Let $H$ be the subgroup of Rubik's cube moves generated by a half-turn of the downward face and a half-turn of the rightmost face. What is $|H|$?

Question

I was going through Janet Chen's "Group Theory and the Rubik's Cube" (PDF), and I came across this question:

Let $D$ denote a clockwise quarter turn on the downward face and $R$ denote a quarter turn on the rightmost face clockwise (We have the 6 faces: front (facing us), back, down, up, left, right.) Let $\mathbb{G}$ be the group formed by all possible moves on the Rubik's cube. Let $H$ be the subgroup of $\mathbb{G}$ generated by $D^2$, $R^2$. (Here, $D^2$ is taken as the composition of two $D$ moves.) Find the number of elements of $H$.

I have listed out $D^2$, $R^2$ in disjoint cycle notation but I am stuck.

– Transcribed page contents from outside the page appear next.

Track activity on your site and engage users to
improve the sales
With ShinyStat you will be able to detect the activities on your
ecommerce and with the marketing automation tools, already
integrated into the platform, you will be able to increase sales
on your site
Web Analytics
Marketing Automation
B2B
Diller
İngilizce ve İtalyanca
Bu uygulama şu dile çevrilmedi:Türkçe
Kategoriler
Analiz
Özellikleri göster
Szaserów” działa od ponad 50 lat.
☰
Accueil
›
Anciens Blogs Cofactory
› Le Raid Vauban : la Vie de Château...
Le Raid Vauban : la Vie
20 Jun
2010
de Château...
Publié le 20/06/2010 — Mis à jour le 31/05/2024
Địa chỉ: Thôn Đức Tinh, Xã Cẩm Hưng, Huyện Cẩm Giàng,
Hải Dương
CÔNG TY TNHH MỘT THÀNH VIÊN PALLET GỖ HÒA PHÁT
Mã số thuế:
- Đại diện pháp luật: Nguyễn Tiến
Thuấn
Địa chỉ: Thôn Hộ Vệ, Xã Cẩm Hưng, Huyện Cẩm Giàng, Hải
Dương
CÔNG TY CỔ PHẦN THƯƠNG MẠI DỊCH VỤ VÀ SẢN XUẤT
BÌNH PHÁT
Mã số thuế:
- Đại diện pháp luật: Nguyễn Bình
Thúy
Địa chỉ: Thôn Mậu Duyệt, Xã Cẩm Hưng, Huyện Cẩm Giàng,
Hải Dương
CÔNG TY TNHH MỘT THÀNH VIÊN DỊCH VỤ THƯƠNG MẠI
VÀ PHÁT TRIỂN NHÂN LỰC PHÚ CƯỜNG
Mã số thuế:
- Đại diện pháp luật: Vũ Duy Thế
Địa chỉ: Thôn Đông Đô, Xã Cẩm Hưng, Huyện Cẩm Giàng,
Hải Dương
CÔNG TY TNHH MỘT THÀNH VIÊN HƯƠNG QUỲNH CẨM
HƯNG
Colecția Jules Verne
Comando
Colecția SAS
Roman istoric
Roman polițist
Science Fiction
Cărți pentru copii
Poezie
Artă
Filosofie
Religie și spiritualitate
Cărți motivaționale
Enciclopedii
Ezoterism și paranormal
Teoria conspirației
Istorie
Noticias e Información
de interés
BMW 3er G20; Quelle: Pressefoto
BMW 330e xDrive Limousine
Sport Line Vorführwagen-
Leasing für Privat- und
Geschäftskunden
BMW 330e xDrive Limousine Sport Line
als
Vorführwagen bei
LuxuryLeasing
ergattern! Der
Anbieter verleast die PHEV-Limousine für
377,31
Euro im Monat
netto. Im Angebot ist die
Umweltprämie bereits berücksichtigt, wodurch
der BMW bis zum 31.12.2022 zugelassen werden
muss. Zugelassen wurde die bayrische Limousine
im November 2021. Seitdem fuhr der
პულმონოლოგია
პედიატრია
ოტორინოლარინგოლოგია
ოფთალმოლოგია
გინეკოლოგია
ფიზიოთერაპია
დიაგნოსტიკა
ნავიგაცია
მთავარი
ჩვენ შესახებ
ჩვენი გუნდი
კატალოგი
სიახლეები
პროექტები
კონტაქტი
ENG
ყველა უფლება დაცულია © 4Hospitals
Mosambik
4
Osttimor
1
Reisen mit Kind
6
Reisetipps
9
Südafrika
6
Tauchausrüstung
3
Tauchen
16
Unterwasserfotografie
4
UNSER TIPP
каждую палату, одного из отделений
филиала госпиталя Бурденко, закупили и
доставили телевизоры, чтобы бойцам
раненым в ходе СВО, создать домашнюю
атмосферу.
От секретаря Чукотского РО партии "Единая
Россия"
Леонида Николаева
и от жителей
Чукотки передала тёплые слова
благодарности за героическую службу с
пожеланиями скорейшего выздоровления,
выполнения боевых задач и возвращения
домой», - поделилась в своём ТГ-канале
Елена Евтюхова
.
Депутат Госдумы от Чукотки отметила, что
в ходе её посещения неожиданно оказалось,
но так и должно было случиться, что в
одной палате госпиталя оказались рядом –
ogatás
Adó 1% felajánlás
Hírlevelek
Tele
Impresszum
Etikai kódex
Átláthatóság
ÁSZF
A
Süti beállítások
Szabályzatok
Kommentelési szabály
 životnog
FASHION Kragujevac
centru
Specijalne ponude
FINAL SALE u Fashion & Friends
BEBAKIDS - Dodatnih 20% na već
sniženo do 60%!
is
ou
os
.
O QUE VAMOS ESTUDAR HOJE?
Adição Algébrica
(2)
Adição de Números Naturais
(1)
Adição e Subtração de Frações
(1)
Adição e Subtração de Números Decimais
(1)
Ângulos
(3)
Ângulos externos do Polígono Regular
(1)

Would appreciate if anyone could help, thanks.

Answer 1

$H$ is generated by $d=D^2$ and $r=R^2$. We have that $d^2=r^2=e$ is the identity, so each element of $H$ may be written on one of four forms: $$ drdr\cdots dr\\ rdrd\cdots rd\\ drdr\cdots rd\\ rdrd\cdots dr $$ ($d$ itself is of the third form, and $r$ of the fourth.)

At some point, repeating $rd$ takes you back to the identity. This puts a limit to how long these chains can be.

Finally, note that some of the chains described above, even below the "identity length", are equal. For instance, the chain $drdr\cdots rd$ that is only one $r$ short of being the identity, is actually equal to the chain $r$ (by virtue of $r=r^{-1}$).

Taking all this into account, you will have found $|H|$.

Answer 2

I solved this using GAP (tag added):

gap> d := (1,3)(2,4);; r := (1,5)(2,6);;
gap> H := Group(d,r);;
gap> StructureDescription(H);
"S3"

So H is the symmetric group on three elements. How are these permutations obtained?

gap> epi := EpimorphismFromFreeGroup(H);
[ x1, x2 ] -> [ (1,3)(2,4), (1,5)(2,6) ]
gap> List(H, h->[h,PreImagesRepresentative(epi,h)]);
[ [ (), <identity ...> ], [ (3,5)(4,6), x1^-1*x2^-1*x1^-1 ],
[ (1,3,5)(2,4,6), x1^-1*x2^-1*x1^-2 ], [ (1,3)(2,4), x1^-1 ],    
[ (1,5,3)(2,6,4), (x1^-1*x2^-1)^2 ], [ (1,5)(2,6), x2^-1 ] ]

Can I express this group using a finite presentation?

gap> iso := IsomorphismFpGroup(H);
[ (3,5)(4,6), (1,5,3)(2,6,4) ] -> [ F1, F2 ]
gap> pr := PresentationFpGroup(Image(iso));
<presentation with 2 gens and 3 rels of total length 10>
gap> TzPrintRelators(pr);
#I  1. F1^2
#I  2. F1^-1*F2*F1*F2^-2
#I  3. F2^3
gap> TzGoGo(pr);
#I  there are 2 generators and 3 relators of total length 9
gap> TzPrintRelators(pr);
#I  1. F1^2
#I  2. F2^3
#I  3. (F1*F2)^2